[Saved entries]
● ● ●
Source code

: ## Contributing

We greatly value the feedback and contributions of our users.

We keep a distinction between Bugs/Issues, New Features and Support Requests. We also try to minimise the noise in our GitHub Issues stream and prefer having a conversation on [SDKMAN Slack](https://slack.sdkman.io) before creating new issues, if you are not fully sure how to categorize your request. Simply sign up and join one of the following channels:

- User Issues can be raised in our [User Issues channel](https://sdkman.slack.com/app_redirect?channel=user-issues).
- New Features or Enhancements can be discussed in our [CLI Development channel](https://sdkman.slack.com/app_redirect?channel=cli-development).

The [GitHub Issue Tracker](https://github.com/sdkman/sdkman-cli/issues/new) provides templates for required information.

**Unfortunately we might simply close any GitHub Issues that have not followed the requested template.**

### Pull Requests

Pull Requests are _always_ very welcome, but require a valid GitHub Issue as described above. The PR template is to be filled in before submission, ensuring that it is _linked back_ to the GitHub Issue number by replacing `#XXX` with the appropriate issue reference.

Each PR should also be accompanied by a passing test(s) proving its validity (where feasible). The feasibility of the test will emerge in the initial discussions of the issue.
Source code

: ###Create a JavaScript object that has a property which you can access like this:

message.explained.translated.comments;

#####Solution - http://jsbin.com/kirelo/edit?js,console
● ● ●
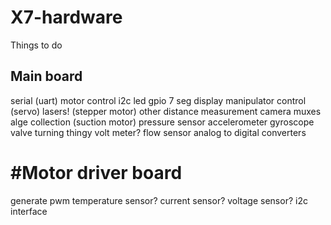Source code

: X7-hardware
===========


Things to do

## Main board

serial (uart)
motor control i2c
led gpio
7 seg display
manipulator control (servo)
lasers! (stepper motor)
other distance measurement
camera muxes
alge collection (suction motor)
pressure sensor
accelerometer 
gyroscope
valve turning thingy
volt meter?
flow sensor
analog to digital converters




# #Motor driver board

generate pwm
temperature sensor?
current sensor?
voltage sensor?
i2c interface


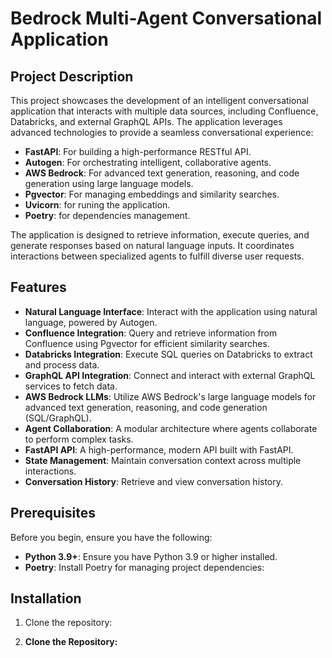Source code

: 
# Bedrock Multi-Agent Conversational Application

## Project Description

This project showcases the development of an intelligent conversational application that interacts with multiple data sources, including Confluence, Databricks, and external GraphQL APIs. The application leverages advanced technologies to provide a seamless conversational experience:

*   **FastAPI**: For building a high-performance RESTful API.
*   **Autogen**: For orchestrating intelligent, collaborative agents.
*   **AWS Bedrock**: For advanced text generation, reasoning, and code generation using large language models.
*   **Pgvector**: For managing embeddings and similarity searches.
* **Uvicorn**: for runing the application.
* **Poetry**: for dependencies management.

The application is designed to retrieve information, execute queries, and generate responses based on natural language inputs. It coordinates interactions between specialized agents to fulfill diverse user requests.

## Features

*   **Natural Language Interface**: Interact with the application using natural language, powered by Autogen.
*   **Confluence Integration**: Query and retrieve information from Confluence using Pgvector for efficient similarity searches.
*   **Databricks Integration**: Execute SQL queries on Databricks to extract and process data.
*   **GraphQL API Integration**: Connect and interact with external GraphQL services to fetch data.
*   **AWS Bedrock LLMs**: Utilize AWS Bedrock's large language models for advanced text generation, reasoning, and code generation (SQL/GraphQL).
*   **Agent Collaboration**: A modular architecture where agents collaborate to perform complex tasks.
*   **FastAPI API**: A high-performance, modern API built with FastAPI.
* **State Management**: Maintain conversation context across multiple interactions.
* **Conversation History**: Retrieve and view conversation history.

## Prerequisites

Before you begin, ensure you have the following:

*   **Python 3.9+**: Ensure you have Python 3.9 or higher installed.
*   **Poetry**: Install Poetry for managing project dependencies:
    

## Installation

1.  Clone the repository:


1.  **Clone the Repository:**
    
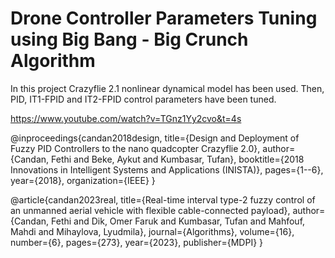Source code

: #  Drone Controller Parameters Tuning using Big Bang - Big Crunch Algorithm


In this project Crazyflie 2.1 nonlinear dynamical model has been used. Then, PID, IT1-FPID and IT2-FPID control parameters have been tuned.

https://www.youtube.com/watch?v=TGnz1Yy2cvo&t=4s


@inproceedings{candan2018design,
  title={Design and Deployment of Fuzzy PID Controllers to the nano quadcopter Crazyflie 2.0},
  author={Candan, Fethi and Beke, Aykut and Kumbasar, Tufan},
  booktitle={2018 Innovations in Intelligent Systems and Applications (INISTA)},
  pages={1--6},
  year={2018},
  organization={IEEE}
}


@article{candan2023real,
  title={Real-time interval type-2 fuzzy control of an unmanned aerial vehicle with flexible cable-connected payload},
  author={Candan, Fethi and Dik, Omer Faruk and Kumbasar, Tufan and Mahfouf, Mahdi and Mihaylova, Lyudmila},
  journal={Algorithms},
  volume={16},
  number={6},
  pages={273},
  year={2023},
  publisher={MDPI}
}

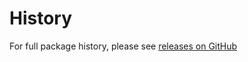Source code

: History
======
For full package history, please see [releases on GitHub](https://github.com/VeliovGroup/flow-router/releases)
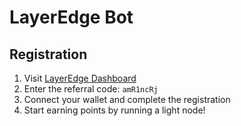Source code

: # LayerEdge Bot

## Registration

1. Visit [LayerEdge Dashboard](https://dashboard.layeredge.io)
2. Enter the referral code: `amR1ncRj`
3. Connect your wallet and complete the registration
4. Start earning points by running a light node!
● ● ●
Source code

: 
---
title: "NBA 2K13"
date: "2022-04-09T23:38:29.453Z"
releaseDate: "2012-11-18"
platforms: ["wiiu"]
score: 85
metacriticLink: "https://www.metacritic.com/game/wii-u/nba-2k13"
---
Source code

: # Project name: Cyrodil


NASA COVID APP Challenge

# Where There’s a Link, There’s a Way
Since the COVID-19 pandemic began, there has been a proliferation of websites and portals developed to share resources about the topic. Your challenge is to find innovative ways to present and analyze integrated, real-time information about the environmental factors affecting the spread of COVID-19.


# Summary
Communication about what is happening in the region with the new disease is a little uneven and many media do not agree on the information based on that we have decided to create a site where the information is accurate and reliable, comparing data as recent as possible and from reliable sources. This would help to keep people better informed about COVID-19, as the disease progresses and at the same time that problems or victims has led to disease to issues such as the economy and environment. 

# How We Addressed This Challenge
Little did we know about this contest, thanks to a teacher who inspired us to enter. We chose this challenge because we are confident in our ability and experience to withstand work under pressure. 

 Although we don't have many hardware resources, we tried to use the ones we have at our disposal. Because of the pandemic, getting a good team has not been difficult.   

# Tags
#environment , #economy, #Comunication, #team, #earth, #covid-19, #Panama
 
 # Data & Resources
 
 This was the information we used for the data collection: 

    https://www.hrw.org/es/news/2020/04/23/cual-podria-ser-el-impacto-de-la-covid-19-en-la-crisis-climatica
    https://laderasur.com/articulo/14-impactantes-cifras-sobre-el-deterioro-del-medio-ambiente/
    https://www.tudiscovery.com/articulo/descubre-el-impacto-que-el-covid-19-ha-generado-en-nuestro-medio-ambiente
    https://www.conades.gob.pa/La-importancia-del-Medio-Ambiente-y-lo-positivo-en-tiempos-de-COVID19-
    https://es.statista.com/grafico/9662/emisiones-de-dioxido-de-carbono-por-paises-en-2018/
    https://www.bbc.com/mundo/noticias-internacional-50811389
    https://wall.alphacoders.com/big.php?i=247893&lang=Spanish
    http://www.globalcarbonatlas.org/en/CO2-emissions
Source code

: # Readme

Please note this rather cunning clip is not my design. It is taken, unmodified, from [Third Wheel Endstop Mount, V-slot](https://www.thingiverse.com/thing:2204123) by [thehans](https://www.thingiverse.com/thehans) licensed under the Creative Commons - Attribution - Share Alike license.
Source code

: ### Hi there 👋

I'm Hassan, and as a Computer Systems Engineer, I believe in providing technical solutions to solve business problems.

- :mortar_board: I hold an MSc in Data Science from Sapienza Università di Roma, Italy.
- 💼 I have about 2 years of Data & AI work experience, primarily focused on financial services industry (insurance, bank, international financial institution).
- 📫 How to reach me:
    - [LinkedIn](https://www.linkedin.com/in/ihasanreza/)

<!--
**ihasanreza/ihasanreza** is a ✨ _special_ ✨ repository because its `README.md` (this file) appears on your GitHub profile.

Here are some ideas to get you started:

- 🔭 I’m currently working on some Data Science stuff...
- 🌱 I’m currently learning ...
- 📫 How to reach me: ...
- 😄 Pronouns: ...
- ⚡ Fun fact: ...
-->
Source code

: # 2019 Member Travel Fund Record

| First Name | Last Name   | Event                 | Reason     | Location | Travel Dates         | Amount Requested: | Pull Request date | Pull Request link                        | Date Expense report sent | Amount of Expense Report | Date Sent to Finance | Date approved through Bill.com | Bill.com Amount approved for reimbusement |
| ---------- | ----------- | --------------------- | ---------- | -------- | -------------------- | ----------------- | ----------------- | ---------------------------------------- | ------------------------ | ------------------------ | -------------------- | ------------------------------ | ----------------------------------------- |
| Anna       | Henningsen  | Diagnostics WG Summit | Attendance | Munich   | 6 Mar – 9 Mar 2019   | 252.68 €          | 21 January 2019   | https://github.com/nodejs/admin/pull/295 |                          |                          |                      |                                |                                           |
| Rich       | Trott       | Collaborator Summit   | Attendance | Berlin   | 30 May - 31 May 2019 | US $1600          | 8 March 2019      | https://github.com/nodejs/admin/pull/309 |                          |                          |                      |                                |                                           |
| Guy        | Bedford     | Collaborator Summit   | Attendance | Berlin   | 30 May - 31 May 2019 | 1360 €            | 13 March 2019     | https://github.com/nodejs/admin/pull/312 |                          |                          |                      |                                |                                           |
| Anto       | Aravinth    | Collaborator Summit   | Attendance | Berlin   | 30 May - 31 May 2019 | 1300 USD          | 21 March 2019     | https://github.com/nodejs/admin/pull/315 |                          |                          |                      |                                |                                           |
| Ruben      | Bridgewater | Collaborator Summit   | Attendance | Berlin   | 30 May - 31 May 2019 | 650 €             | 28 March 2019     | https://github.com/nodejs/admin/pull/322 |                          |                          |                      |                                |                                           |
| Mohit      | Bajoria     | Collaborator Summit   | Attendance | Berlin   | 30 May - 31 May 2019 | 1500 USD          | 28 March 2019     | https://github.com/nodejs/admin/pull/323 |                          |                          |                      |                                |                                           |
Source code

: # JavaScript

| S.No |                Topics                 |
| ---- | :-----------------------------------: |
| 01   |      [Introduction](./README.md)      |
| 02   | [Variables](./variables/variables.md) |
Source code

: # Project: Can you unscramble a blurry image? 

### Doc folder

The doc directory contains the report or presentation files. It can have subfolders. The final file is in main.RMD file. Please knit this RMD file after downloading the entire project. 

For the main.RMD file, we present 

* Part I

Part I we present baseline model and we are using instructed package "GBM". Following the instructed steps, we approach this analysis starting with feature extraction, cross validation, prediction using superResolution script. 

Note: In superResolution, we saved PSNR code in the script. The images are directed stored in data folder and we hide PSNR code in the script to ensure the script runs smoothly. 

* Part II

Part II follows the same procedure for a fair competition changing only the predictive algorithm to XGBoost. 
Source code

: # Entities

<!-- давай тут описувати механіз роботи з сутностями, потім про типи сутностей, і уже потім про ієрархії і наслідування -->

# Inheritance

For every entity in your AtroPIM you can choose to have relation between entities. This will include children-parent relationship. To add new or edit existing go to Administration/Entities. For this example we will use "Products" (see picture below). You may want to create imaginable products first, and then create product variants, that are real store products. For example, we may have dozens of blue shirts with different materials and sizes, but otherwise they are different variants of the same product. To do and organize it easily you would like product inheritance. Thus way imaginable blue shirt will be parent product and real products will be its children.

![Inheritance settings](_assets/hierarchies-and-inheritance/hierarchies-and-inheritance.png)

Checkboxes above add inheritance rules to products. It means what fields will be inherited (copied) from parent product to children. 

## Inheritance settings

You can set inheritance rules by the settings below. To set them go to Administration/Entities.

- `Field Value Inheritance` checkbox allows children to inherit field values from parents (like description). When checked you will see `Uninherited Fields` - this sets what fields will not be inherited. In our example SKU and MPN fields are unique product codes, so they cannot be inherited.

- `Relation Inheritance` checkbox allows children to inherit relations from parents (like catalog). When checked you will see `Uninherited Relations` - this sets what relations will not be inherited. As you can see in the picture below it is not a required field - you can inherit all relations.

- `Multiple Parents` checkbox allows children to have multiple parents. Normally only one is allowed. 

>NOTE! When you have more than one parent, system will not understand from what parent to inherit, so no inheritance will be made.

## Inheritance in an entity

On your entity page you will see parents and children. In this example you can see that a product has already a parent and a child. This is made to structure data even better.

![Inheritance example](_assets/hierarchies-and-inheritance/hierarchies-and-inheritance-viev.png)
● ● ●
■ **EXERCISE DIRECTIONS**
A count alone is required. How many lines in the entries contain the string "Confluence"?

■ **RESPONSE FOR THIS EXERCISE**
2